(TASK OBJECTIVE)
Without including any image, retype the records word for word.

(Beginning of RECORD EXTRACTS)

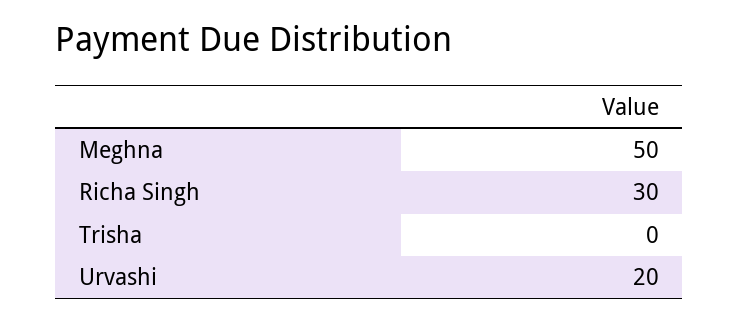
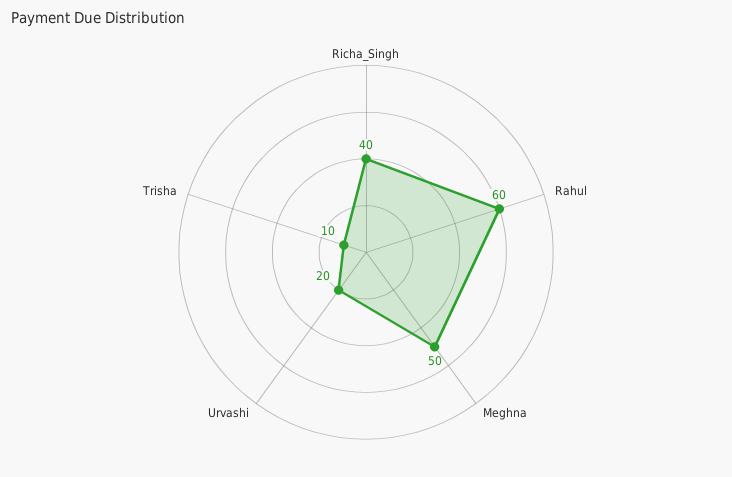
Richa Singh: 30 -> 40
Trisha: 0 -> 10
Rahul: none -> 60

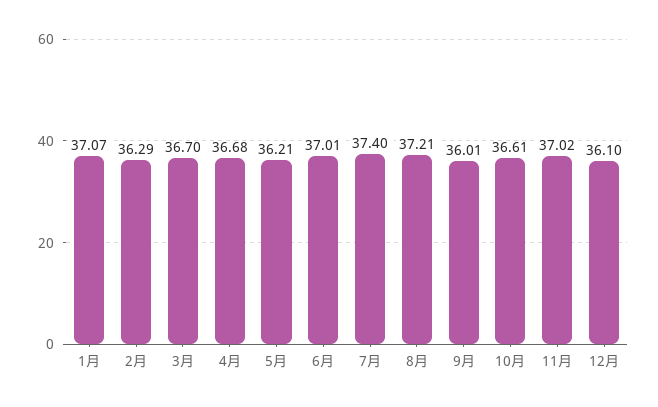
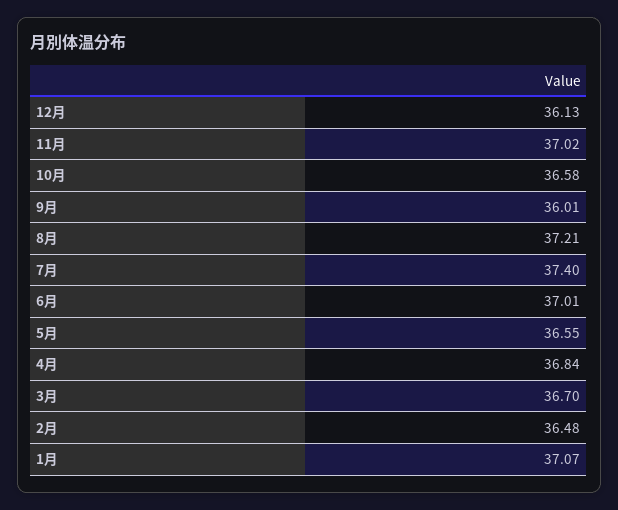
2月: 36.29 -> 36.48
4月: 36.68 -> 36.84
5月: 36.21 -> 36.55
10月: 36.61 -> 36.58
12月: 36.1 -> 36.13

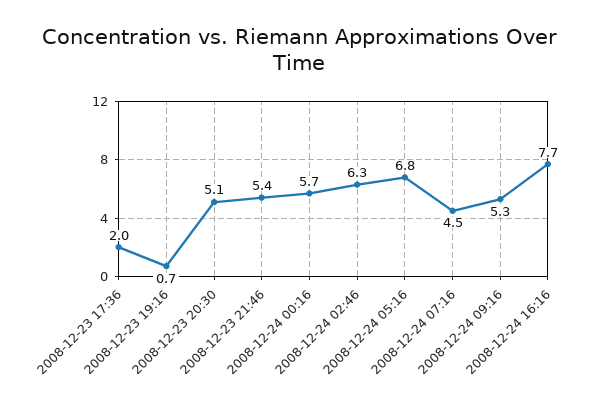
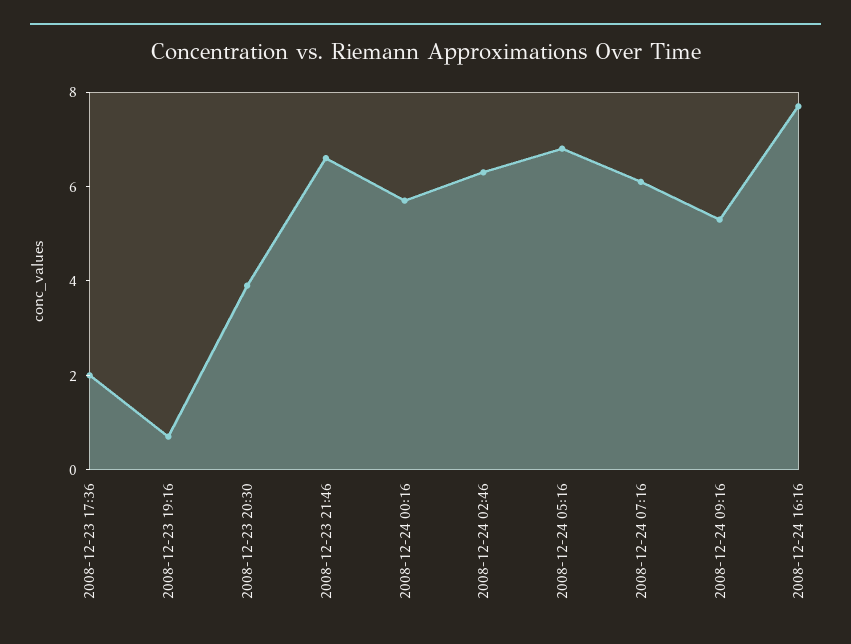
2008-12-23 20:30: 5.1 -> 4
2008-12-23 21:46: 5.4 -> 6.5
2008-12-24 07:16: 4.5 -> 6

(End of RECORD EXTRACTS)

(OUTPUT OF THE TASK)
Richa Singh: 30 -> 40
Trisha: 0 -> 10
Rahul: none -> 60

2月: 36.29 -> 36.48
4月: 36.68 -> 36.84
5月: 36.21 -> 36.55
10月: 36.61 -> 36.58
12月: 36.1 -> 36.13

2008-12-23 20:30: 5.1 -> 4
2008-12-23 21:46: 5.4 -> 6.5
2008-12-24 07:16: 4.5 -> 6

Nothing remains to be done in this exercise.